With a nervous smile, the little priest nodded, but it was Silvia who had the last word. 'One cannot rush a funeral pyre, Marcus, it burns itself out. Now then.' She gave her black skirts a shake. 'How do we look?'
Llagos had not been exaggerating the effect of his pep talk.
'Long live the new governor!'
'Hurrah for Marcus Cornelius Orbilio!'
'Bloody rum way to be sent off, in my opinion,' Volcar grumbled from his litter. 'Anyone would think this was a victory procession, not a bleeding funeral.'
But for the islanders, that's precisely what it was. They hadn't swallowed the priest's story about Leo sacrificing himself on the altar on their behalf, but they had learned their lesson.
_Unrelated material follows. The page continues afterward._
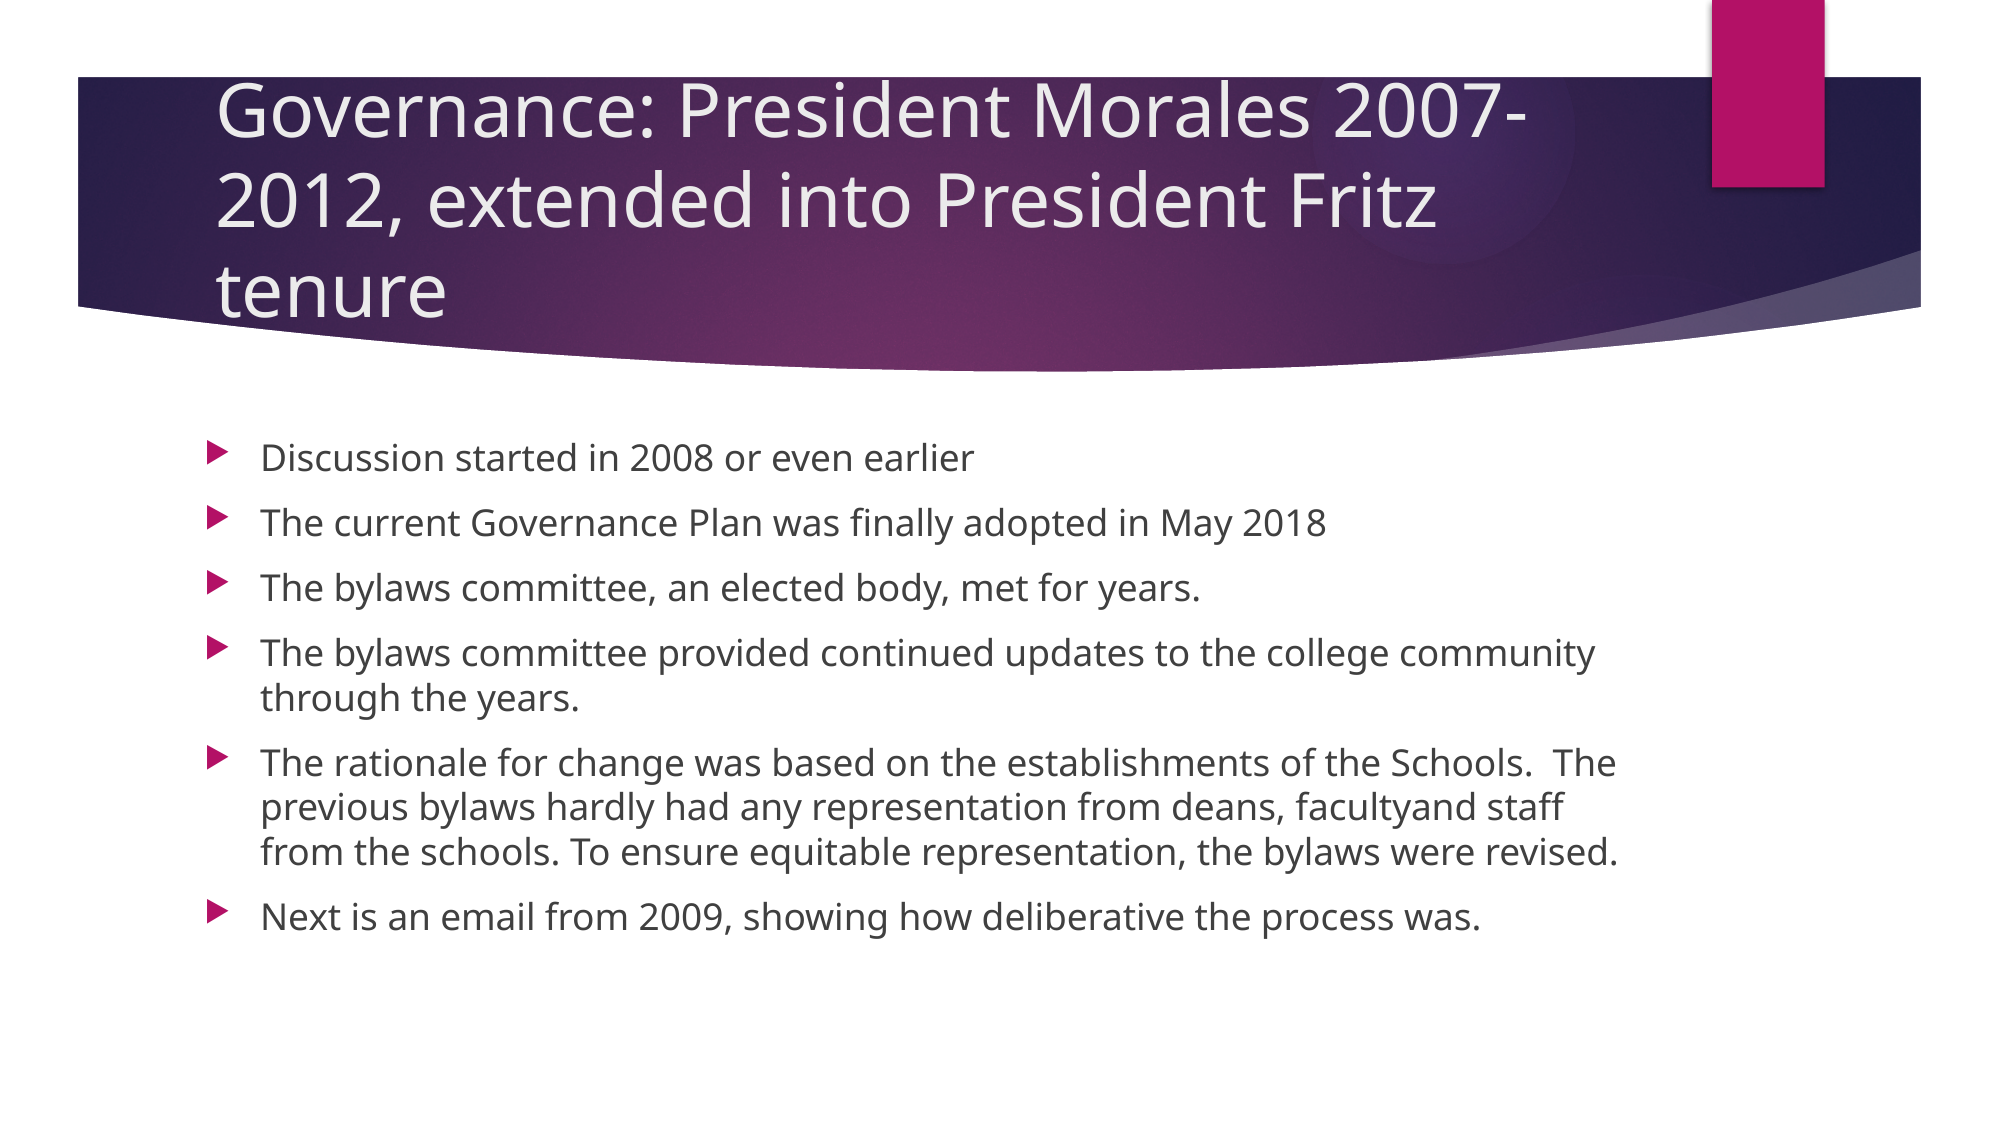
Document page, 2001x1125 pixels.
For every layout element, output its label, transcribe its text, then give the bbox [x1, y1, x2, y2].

list Discussion started in 2008 or even earlier The current Governance Plan was finally adopted in May 2018 The bylaws committee, an elected body, met for years. The bylaws committee provided continued updates to the college community through the years. The rationale for change was based on the establishments of the Schools. The previous bylaws hardly had any representation from deans, facultyand staff from the schools. To ensure equitable representation, the bylaws were revised. Next is an email from 2009, showing how deliberative the process was. [189, 427, 1638, 988]
title Governance: President Morales 2007-2012, extended into President Fritz tenure [200, 97, 1638, 298]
With Jason on the loose, they needed Rome at their back like no time ever before.
'Long live Orbilio!'
'Long live our new protector!'
Ducking posies and garlands, and politely avoiding the attentions of young girls thrust in his path by their hopeful mamas, Orbilio kept his gaze focused on his cousin's bier. The undertakers had rouged Leo's cheeks, rendered pale through loss of blood, and softened out the rictus, drawing attention away from the face by dressing the corpse in scarlet
trimmed with silver, since gold was not permissible on the voyage to the Underworld. Leo's thick dark curls, the family trademark, were coiled artfully between a wreath of shiny laurel leaves. Frankincense, cinnamon and other rich embalming spices wafted in his wake.